Apakah kebebasan itu yang diterapkan di perguruan tinggi seni, sehingga cara berpakaian mahasiswa yang khas?  Apakah kebebasan itu memang sengaja dirancang agar kreativitas mahasiswa seni tumbuh baik?  Apakah mahasiswa jurusan lain yang juga memerlukan kreativitas tinggi, misalnya desain produk, multimedia dan sebagainya tidak memerlukan kebebasan seperti mahasiswa seni?  Jujur saya tidak tahu jawabnya.

Merenungkan itu, saya jadi teringat dua pertanyaan.  Pertama, pertanyaan mengapa banyak pedagang hebat tidak berlatar belakang sarjana ekonomi, penulis novel handal tidak berlatar belakang sarjana sastra, banyak guru yang hebat bukan lulusan LPTK.  Seorang teman mengatakan, jangan-jangan perkuliahan S1 Ekonomi, S1 Sastra, S1 LPTK terlalu banyak aturan, sehingga mahasiswa terbelenggu aturan dan tidak tumbuh kreativitasnya.  Apa itu betul?  Saya tidak tahu, mungkin pembaca yang dapat menjawabnya.

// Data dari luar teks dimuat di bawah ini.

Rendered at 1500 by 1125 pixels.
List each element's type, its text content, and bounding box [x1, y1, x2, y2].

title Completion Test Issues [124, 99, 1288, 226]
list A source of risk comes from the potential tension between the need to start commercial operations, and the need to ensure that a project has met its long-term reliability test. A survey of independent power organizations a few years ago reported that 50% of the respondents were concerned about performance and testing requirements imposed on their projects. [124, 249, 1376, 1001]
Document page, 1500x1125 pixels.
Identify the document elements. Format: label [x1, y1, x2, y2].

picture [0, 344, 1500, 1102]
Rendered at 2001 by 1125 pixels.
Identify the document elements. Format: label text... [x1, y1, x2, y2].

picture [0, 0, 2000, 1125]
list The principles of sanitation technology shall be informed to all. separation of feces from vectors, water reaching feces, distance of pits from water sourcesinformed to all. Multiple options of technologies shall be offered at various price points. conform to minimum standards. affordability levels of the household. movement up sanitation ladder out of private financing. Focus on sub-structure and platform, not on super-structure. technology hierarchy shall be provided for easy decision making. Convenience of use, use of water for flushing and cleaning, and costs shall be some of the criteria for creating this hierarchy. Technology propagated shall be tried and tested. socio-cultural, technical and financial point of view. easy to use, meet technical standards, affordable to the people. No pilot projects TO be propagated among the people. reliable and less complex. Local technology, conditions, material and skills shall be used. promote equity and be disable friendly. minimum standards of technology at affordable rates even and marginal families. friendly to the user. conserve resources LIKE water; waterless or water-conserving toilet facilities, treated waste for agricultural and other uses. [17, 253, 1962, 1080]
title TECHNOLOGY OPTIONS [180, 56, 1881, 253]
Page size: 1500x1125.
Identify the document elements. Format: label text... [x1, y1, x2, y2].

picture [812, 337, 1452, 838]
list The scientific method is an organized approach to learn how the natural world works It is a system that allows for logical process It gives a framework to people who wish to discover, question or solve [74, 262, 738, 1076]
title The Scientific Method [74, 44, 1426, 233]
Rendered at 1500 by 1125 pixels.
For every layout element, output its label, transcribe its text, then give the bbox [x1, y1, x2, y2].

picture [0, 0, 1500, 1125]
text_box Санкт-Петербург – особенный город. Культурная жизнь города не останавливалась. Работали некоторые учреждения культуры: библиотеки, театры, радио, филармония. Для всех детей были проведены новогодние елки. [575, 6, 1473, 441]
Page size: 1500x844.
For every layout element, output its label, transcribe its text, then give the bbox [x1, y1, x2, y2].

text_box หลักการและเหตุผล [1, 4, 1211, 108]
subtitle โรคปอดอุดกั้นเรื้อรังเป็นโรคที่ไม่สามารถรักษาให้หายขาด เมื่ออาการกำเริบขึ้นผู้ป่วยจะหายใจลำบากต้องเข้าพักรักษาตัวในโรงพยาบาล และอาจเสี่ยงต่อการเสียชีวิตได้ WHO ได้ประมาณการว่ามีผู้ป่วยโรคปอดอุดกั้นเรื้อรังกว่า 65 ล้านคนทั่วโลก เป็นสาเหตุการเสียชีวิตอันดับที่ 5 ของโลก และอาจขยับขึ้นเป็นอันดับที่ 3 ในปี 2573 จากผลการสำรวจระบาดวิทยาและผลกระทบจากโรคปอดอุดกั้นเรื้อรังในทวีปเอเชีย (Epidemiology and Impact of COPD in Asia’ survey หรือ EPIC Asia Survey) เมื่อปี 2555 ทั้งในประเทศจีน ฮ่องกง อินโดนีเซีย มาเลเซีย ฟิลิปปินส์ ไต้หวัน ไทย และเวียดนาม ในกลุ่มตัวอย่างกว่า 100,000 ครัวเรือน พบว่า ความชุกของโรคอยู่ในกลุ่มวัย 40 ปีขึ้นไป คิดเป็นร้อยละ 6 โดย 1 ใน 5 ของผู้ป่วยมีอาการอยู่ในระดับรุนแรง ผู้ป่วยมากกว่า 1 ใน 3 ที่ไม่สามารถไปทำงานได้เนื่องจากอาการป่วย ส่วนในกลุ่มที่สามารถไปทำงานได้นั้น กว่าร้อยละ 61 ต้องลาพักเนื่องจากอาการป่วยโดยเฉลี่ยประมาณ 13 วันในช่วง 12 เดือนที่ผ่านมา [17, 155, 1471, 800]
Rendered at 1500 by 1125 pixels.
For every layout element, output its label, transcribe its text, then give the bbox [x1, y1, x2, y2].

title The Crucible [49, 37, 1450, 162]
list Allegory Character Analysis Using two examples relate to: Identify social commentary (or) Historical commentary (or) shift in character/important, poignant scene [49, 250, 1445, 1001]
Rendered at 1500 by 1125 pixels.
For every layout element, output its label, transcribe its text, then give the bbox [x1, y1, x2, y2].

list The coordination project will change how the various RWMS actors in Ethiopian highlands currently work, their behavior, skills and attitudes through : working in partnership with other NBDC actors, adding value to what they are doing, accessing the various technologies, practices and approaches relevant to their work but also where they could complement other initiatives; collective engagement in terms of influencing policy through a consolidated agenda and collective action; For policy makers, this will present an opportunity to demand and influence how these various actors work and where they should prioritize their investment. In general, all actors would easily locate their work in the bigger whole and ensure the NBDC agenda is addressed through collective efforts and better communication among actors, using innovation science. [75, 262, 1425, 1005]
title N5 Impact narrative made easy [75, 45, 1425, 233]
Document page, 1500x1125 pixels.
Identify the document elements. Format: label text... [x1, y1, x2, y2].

Kedua, apakah kebebasan harus diberikan tanpa batas?  Jika harus ada, apa pembatasnya? Menurut saya, tidak ada kebebasan tanpa batas, karena kita hidup bermasyarakat.  Kebebasan kita dibatasi oleh kebebesan orang lain.  Artinya, jangan sampai kebebasan kita menabrak kebebasan orang lain.  Misalnya, kita bebas merokok, tetapi jangan sampai hal itu mengganggu orang lain yang juga punya kebebasan tidak ditanggu oleh asap rokok.  Jadi etika merupakan pembatas kebebasan kita.  Kita bebas melakukan apapun tetapi janga sampai melanggar etika yang berlaku di masyarakat dimana kita berada.